The logo for Maine Music Box uses three kinds of symbols to create an emblem that expresses the project. The treble clef is a universally-recognized symbol of music which suffers from over-use as an image; the challenge was to avoid clichÈ while incorporating the grace and musical significance of the symbol. This was managed by making the clef translucent over a cluster of colored squares, so it seems to be arising from them, with the color predominating. The idea of the squares is drawn from the digital imaging that is fundamental to the musical and visual experience of the site. The colors are not exactly rainbow colors, but cover the spectrum completely. The bright but harmonious hues are a visual metaphor for the musical richness found on the site.

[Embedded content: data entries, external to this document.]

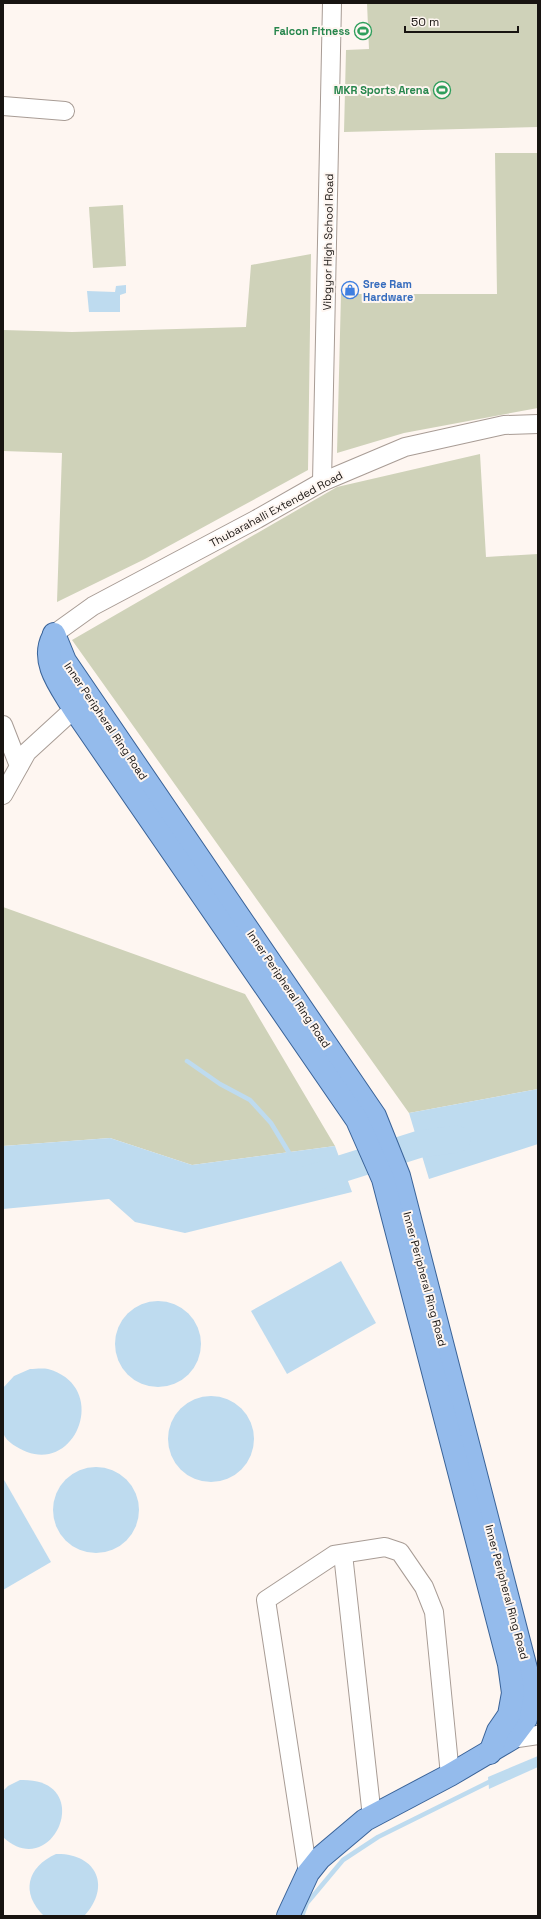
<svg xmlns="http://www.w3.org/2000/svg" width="541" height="1919" font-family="'Space Grotesk',sans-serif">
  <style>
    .green { fill: #cfd2b9 }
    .water { fill: #bedbef }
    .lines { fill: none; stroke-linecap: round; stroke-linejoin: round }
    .stream { stroke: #bedbef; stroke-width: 4.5 }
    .river { stroke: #bedbef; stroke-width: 27 }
    .minor-casing { stroke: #a89c95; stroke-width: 20 }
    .major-casing { stroke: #3a6398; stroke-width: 24 }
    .minor { stroke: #fff; stroke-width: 18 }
    .major { stroke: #94bbec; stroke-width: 22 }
    .labels { text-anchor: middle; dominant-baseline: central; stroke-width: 4; stroke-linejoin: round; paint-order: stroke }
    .leisure-label { font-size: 11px; font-weight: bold; fill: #27864d; stroke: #fef6f1; text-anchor: end }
    .street-label { font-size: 11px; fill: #181411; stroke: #fef6f1 }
    .shop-label { font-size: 11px; font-weight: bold; fill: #366cbe; stroke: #fef6f1; text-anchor: start }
  </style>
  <rect width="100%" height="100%" fill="#fef6f1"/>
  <!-- green -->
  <g class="green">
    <polygon points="367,3 538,3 538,127 344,132 346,50 369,49"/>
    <polygon points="495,153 538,153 538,408 404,433 337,453 341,294 497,294"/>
    <polygon points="123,205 126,266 93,268 89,207"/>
    <polygon points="311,254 308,470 145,559 57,602 62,453 3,451 3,330 72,332 246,327 251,265"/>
    <polygon points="480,454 486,557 538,554 538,1089 409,1113 72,640 337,487"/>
    <polygon points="3,907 245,994 335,1146 192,1165 110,1138 3,1146"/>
  </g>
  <!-- water -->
  <g class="water">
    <polygon points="126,285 126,293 120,295 120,312 89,312 87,291 115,292 116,286"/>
    <polygon points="538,1089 538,1144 429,1179 409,1113"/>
    <polygon points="110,1138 192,1165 335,1146 352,1192 185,1233 135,1222 109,1199 3,1209 3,1146"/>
    <polygon points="341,1261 376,1323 287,1374 251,1311"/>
    <circle cx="158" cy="1344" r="43"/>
    <path d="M30,1369C35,1369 42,1368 48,1369C109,1386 78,1471 27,1452C18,1448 7,1443 3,1433V1388L14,1376Z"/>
    <circle cx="211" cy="1439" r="43"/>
    <circle cx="96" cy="1510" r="43"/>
    <polygon points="3,1478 51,1562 3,1590"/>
    <polygon points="538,1756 538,1767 489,1789 488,1777"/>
    <path d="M20,1780C98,1777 53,1884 3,1837V1791L8,1786Z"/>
    <path d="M56,1854C96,1853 112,1886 84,1916H44C20,1893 27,1867 56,1854Z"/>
  </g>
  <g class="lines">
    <!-- stream -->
    <g class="stream">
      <polyline points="187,1061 220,1084 250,1100 271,1123 291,1156"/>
      <polyline points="302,1916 307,1903 343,1860 378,1837 493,1780"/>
    </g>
    <!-- river -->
    <polyline class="river" points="309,1179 420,1144 457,1139"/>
    <!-- minor casing -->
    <g class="minor-casing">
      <g id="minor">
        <polyline points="3,106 65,111"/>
        <polyline points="322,482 332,3"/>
        <polyline points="54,634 93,606 257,519 322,482 405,447 504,425 538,424"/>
        <polyline points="3,725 19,766"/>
        <polyline points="3,795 27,752 74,709"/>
        <polyline points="343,1554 372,1817"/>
        <polyline points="511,1739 538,1735"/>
        <polyline points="308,1873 266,1600 334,1555 385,1547 400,1552 424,1587 434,1612 450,1775"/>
      </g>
    </g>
    <!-- major casing -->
    <g class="major-casing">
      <g id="major">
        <polyline points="54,634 65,661 375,1116 399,1176 530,1684 526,1719 511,1739 450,1775 365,1820 320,1858 308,1873 288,1916"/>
        <path d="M53,637C40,662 61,687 74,709L357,1120L383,1179L509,1664L513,1693L509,1715L498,1731L490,1753"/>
      </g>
    </g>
    <!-- minor -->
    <use href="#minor" class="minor"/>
    <!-- major -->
    <use href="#major" class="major"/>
  </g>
  <!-- icons -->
  <defs>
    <g id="stadium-ring" transform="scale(0.9)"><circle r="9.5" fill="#fef6f1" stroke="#2e9e5b" stroke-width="1.5"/><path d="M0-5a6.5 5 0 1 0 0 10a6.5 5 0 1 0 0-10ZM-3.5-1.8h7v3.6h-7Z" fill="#2e9e5b"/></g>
    <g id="shop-ring" transform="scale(0.9)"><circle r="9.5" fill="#fef6f1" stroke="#3f7fe0" stroke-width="1.5"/><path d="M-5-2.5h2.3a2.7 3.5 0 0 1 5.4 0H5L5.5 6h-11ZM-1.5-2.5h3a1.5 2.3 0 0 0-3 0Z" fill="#3f7fe0"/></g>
  </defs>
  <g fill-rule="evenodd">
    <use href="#stadium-ring" x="363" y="31"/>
    <use href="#stadium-ring" x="442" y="90"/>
    <use href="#shop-ring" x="350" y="290"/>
  </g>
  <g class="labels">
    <!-- leisure labels -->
    <g class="leisure-label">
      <text x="350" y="31">Falcon Fitness</text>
      <text x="429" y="90">MKR Sports Arena</text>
    </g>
    <!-- street labels -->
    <g class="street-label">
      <text transform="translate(328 242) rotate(-89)">Vibgyor High School Road</text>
      <text transform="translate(276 509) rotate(-28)">Thubarahalli Extended Road</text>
      <text transform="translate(106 721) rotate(56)">Inner Peripheral Ring Road</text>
      <text transform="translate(289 989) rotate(56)">Inner Peripheral Ring Road</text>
      <text transform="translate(425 1279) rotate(75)">Inner Peripheral Ring Road</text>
      <text transform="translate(507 1592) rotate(75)">Inner Peripheral Ring Road</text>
    </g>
    <!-- shop labels -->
    <g class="shop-label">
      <text x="363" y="284">Sree Ram<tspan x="363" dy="13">Hardware</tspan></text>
    </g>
  </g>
  <!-- border -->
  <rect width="541" height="1919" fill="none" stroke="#181411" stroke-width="8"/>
  <!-- scale -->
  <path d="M405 26v6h113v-6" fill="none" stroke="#181411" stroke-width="2"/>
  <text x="411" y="26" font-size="12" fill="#181411" stroke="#fef6f1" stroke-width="3" paint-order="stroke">50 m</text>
</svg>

The richness of color of the logo necessitated a subdued context. Drawing on the logo colors for menu buttons would have diminished the power of the logo image by competing with it, and would have created too "loud" a color environment for visitor comfort. The lightness of feel of the pages is due to the subdued blues fading to white in menus and page elements. The colors of the logo are subtly echoed, but never overwhelm the purpose of the pages, which is to find music, listen, and study. Menus are simple and direct, and "breadcrumb" menus just above the page content keep visitors informed of where they are in the sometimes complex process of searching and evaluating.
The pages were created as HTML pages, and transformed by the site programmer into Active Server Pages (ASP) for search and display functionality. Cascading style sheets (CSS) are used for presentation purposes as much as possible.